Seeing Red(50)
“Trapper.” Her expression turned sorrowful, almost pitying, and he couldn’t countenance that.
“Doesn’t matter,” he said with terse emphasis. “He said what he thought, and it was ugly, but I didn’t want to see him dead. Since he refused to listen to reason, I resorted to another means of shutting him up.”
“What?”
“Blackmail.”
She flinched.
“I’m not proud of it,” he said.
“What did you blackmail him with?”
“Mom’s journal.” Kerra blinked but didn’t say anything, so he went on. “He denied she kept one. I asked how he would know, since on every page she wrote about the other side of Major Franklin Trapper, the one who neglected his wife and son while he went off heroing for weeks at a time. I told him that if he signed this book deal, I’d make a deal of my own with the tabloids and shatter the myth of how fucking fabulous ‘The Major’ was.”
“Would you really have done that? I think he loved your mother.”
“I know he did. But that didn’t keep him from making her a distant second to his celebrity.” He stared into middle distance for several seconds, then said, “Anyway, he took the threat to heart. He stopped. Cold.”
“Until I came calling,” she said softly.
“You dangled the carrot. He didn’t have to take it.”
“It’s clear to me now why you tried so hard to get rid of me. You’re still protecting him.”
“Yes. Whether or not he ever speaks to me again, I’d prefer him to die of natural causes at a ripe old age, still a hero in everyone’s eyes. But he’s not the only one who needs protection, Kerra. You showed up out of nowhere and announced your intentions, and my gut dropped to my boots.”
He reached across the console and brushed his thumb over her beauty mark. “You had a jewel of a secret and couldn’t wait to show it off. But you were setting a deathtrap for yourself. This somebody never worried about that little girl in the photo. Didn’t even know her name until Sunday night. She turns out to be not just a grown woman with a memory, she’s famous. A newscaster, no less. A reporter who gets to the bottom of things.
“When he learned that, he wasted no time, did he? You and The Major were on TV talking about your shared experience, then hours later two gunmen showed up to silence him forever. They failed. Worse, they squandered an unexpected opportunity to kill you, too.”
“I’ve told you, I’m no threat to anyone.”
“He won’t see it that way. He’s got to be nervous about what you and The Major discussed when the cameras weren’t rolling. What did you two talk about? Will you make another startling revelation during tomorrow night’s interview? If not tomorrow night, when?”

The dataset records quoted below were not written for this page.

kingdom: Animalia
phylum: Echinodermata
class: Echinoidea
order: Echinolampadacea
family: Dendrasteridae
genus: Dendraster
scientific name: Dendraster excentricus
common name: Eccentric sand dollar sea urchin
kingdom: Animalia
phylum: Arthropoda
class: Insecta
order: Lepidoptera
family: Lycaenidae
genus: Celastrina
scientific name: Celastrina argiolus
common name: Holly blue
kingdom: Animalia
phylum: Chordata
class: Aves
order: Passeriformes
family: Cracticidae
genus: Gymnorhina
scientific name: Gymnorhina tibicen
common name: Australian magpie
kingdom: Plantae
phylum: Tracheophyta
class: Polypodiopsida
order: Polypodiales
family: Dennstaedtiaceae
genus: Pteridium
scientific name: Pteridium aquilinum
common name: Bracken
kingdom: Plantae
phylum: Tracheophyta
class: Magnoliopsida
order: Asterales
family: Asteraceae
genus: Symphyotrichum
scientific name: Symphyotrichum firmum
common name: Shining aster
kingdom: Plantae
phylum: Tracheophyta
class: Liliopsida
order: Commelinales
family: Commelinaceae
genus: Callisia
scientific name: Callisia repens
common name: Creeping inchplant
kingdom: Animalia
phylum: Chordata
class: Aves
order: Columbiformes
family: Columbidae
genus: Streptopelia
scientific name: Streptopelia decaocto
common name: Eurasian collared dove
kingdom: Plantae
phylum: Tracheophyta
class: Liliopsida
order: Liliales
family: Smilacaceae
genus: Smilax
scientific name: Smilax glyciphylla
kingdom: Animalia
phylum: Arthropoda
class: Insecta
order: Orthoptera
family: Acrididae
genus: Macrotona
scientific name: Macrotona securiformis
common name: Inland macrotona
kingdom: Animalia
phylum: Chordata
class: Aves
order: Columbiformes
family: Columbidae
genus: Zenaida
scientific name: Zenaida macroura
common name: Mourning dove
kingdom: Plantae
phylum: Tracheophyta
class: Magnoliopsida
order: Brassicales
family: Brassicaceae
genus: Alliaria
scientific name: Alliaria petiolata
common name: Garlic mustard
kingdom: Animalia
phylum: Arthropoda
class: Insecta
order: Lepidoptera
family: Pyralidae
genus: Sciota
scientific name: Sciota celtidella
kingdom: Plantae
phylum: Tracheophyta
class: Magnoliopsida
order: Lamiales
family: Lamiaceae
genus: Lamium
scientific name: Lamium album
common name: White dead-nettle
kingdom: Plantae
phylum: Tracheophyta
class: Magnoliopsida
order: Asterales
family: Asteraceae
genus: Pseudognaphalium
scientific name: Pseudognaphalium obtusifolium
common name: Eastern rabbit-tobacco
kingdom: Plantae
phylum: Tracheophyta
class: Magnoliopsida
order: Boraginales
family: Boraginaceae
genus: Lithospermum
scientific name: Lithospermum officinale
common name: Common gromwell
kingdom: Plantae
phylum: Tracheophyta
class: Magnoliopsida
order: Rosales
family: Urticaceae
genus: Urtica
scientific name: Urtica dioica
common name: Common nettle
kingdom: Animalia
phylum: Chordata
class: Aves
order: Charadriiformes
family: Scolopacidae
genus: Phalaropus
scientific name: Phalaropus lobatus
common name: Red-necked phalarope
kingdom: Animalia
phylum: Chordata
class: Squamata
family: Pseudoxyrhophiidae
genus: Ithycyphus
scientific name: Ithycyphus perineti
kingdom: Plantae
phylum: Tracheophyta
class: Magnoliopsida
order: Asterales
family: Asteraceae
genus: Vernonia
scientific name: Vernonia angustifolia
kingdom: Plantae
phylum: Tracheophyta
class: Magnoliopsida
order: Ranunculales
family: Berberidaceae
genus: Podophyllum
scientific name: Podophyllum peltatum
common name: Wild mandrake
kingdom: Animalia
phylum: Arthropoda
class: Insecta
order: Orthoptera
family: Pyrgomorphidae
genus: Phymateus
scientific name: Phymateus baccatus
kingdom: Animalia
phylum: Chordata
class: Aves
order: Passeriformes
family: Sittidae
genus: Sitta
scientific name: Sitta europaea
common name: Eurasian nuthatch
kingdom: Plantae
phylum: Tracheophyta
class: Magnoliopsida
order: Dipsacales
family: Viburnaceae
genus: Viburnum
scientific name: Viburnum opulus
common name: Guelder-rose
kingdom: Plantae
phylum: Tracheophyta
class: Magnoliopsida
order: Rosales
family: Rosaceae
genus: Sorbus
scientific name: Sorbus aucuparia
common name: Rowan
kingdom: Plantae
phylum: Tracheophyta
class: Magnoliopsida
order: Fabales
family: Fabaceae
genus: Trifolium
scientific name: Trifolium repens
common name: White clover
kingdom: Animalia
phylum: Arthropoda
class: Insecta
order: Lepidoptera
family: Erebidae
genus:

He reached for her hand. “Kerra, do you get what I’m telling you? You’re like that egg timer to him. He’s not going to let it blow up in his face.”
Her eyes were wide and still. They gazed into his as though she’d been hypnotized. Before either of them spoke again, his phone rang, causing her to flinch.
“That’s probably Glenn calling to ask if I’ve seen you.” He pulled his phone from his coat pocket. It was Carson. Trapper clicked on. “Is this important? I’m busy.”
“Two things. First. Did you know about Thomas Wilcox’s kid?”
Trapper shot a glance over at Kerra, whose ears perked up when she heard the familiar name. “His kid?” Trapper said. “No, what about him?”
“Her. Died a year and a half ago.”
“How old was she?”
“Sixteen. Light of his life. Apple of his eye. Pride and joy.”
“Died how?”
“That’s the interesting part. Nobody’s really saying.”
“What’s that mean?”
“I don’t know. I’m not the investigator, you are. But her manner of death was murky, and it was kept very hush-hush, which is why you didn’t know about it.”
Carson was right. That was interesting. “Send me what info you have. Dare I ask how you came by it?”
“Better not. If you’re ever put on the witness stand—”
“Understood. What’s the second thing?”
“It’s about the SUV.”
Trapper didn’t want to tell him that its rear end was presently in a ditch. “Sorry to be keeping it so long. Did you tell the guy I’ll pay him a rental fee?”
“That’s not the problem.”
“Then what’s the problem?”
“The vehicle is sort of, uh …”
“Sort of what?”
“Sort of stolen.”
Just then Trapper’s attention was drawn to the horizon, where he saw one, possibly two, police units braving the icy conditions, running hot, and coming in their direction.
Chapter 15
As he did most nights after his wife, Greta, had gone to bed, liberally dosed with vodka and Xanax, Thomas Wilcox sat on the edge of his late daughter’s bed. He was anchored there by guilt.
Tiffany’s room had been preserved like the tomb of a pharaoh. Everything she had loved and valued remained where she had last placed it. Their housekeeper had been given strict instructions not to touch or move anything, to dust around every item: a snow globe with a carousel; the picture of the high school dance squad, of which Tiffany had been captain; the trophies and ribbons from the riding academy where she had excelled at dressage. Her goal had been to make the U.S. Olympic team.